• What the task requires
Please repeat, word for word, the lines from the one containing "For the condition survey record: the barometer" up to and including the one containing "Indicated value: 29.4 inHg".

• Working data
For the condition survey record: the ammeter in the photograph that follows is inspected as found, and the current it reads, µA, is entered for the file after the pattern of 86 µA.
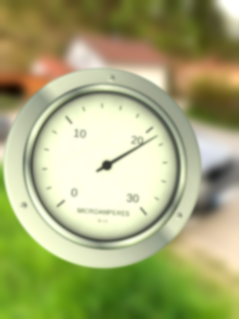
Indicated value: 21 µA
==
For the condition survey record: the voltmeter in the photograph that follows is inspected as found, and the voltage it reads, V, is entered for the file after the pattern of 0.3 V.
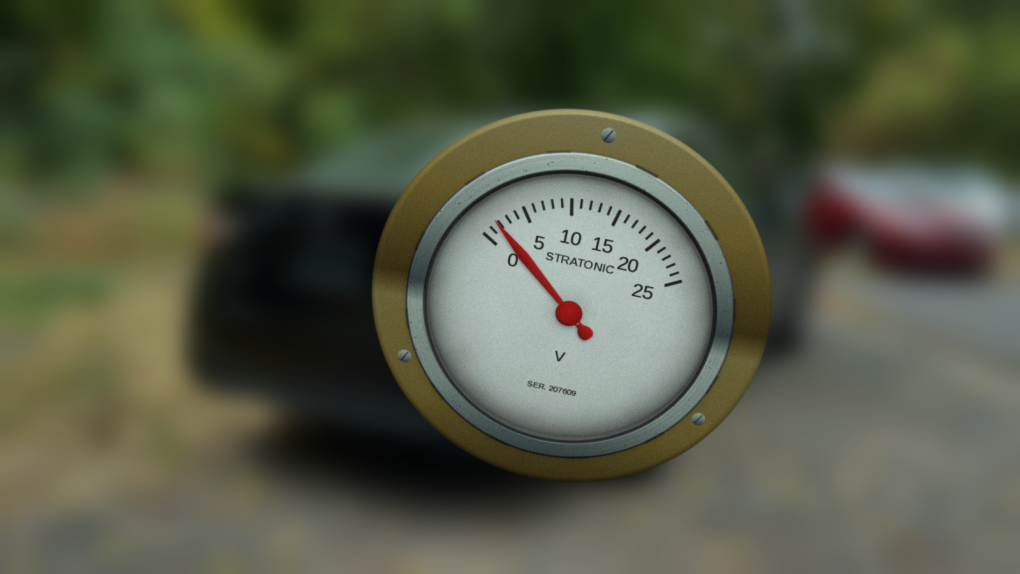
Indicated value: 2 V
==
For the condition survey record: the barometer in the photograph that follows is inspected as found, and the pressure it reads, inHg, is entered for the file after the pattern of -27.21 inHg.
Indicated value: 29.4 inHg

• Expected answer
For the condition survey record: the barometer in the photograph that follows is inspected as found, and the pressure it reads, inHg, is entered for the file after the pattern of -27.21 inHg.
Indicated value: 29.4 inHg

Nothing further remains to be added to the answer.